§ **PROBLEM**
Begin at the line of the listing that has "Herbal Supplement for" and stop after the line that has "Honeysuckle Extract : Jin". Rewrite those lines, swapping "letter set" for "memo pad" and leaving all else the same.

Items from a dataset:
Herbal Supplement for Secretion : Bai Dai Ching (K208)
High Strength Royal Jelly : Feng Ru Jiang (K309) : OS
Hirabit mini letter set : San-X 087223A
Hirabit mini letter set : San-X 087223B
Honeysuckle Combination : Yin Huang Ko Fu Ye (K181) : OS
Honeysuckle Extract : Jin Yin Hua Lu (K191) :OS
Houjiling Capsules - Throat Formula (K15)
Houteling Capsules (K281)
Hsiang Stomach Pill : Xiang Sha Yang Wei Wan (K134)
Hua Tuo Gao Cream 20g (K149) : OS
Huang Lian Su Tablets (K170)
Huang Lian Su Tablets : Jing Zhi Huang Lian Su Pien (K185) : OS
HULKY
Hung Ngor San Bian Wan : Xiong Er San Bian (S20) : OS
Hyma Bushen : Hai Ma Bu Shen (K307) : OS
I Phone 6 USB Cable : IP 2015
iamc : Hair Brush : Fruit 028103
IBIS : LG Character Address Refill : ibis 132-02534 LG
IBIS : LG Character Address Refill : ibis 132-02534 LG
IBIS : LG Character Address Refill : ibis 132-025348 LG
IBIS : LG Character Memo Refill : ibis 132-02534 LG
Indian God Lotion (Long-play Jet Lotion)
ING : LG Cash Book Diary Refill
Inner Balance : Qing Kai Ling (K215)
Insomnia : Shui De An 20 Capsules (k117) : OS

...

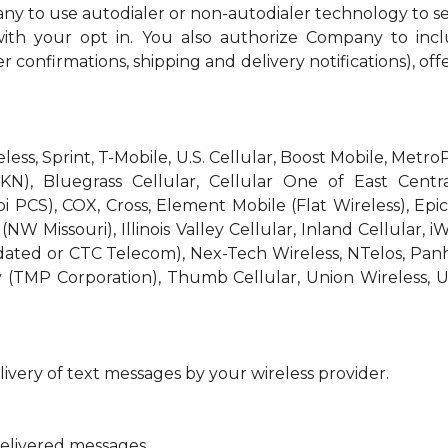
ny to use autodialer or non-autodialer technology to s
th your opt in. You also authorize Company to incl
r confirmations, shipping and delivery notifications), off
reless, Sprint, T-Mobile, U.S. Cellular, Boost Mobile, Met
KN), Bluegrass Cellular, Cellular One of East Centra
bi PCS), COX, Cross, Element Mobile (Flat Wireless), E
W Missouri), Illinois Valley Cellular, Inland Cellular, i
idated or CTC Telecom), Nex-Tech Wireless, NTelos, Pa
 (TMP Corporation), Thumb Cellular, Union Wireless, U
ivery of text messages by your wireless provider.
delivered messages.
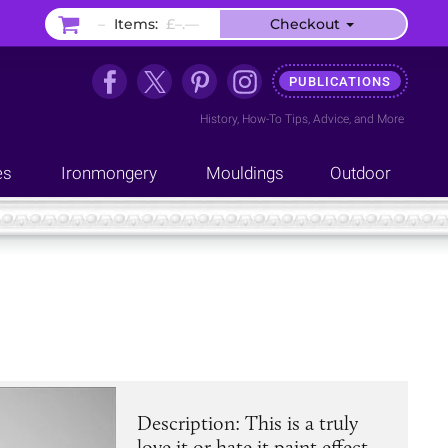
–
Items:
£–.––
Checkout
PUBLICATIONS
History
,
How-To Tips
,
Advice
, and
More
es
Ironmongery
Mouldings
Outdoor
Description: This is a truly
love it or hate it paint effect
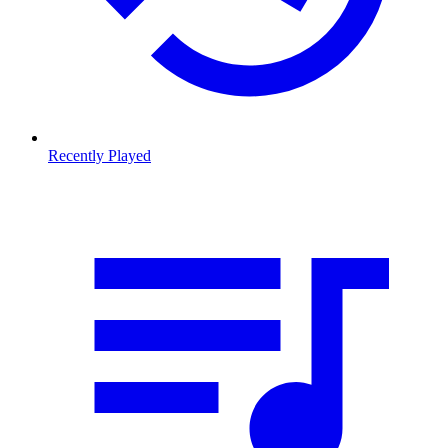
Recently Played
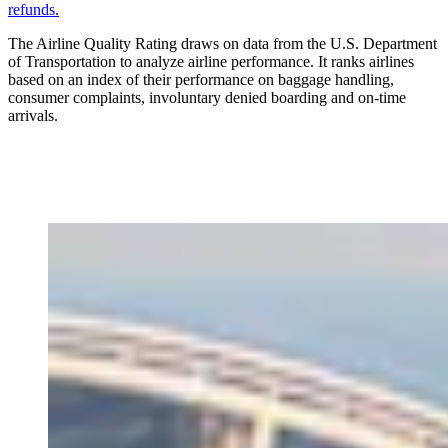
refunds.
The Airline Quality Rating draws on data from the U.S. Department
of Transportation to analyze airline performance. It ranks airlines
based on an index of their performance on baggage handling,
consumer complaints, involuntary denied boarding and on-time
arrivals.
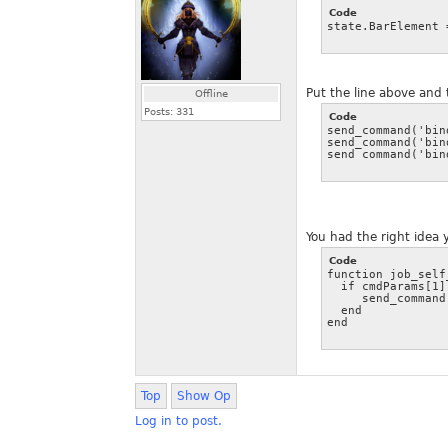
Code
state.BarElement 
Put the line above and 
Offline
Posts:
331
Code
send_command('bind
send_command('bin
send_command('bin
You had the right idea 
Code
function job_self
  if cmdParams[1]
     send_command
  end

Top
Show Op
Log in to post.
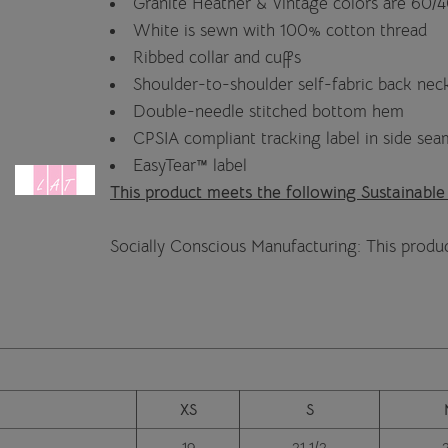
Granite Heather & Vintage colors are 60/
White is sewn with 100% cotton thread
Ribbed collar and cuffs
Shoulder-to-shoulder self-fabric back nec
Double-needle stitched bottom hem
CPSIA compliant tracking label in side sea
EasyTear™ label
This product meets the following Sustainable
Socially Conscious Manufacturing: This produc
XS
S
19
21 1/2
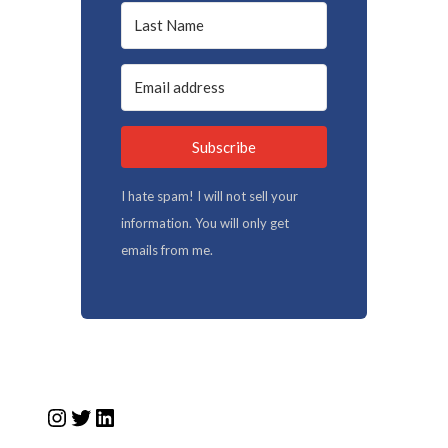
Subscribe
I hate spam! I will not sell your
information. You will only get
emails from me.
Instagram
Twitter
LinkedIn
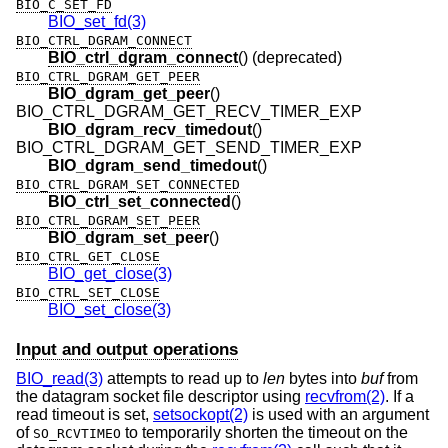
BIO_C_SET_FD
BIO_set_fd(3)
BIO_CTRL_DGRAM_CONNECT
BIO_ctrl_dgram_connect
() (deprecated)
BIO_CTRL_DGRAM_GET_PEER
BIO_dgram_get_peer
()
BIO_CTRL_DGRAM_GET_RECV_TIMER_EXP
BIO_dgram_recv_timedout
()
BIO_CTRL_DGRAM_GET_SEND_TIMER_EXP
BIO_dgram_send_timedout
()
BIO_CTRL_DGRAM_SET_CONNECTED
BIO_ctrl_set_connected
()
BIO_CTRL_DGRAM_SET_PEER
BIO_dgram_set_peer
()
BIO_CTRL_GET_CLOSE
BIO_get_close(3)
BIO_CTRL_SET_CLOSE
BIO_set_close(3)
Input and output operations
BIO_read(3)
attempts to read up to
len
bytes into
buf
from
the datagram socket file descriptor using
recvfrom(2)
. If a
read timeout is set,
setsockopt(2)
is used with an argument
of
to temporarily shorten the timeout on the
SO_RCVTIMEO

§ **RESULT FOR THIS TASK**
Herbal Supplement for Secretion : Bai Dai Ching (K208)
High Strength Royal Jelly : Feng Ru Jiang (K309) : OS
Hirabit mini memo pad : San-X 087223A
Hirabit mini memo pad : San-X 087223B
Honeysuckle Combination : Yin Huang Ko Fu Ye (K181) : OS
Honeysuckle Extract : Jin Yin Hua Lu (K191) :OS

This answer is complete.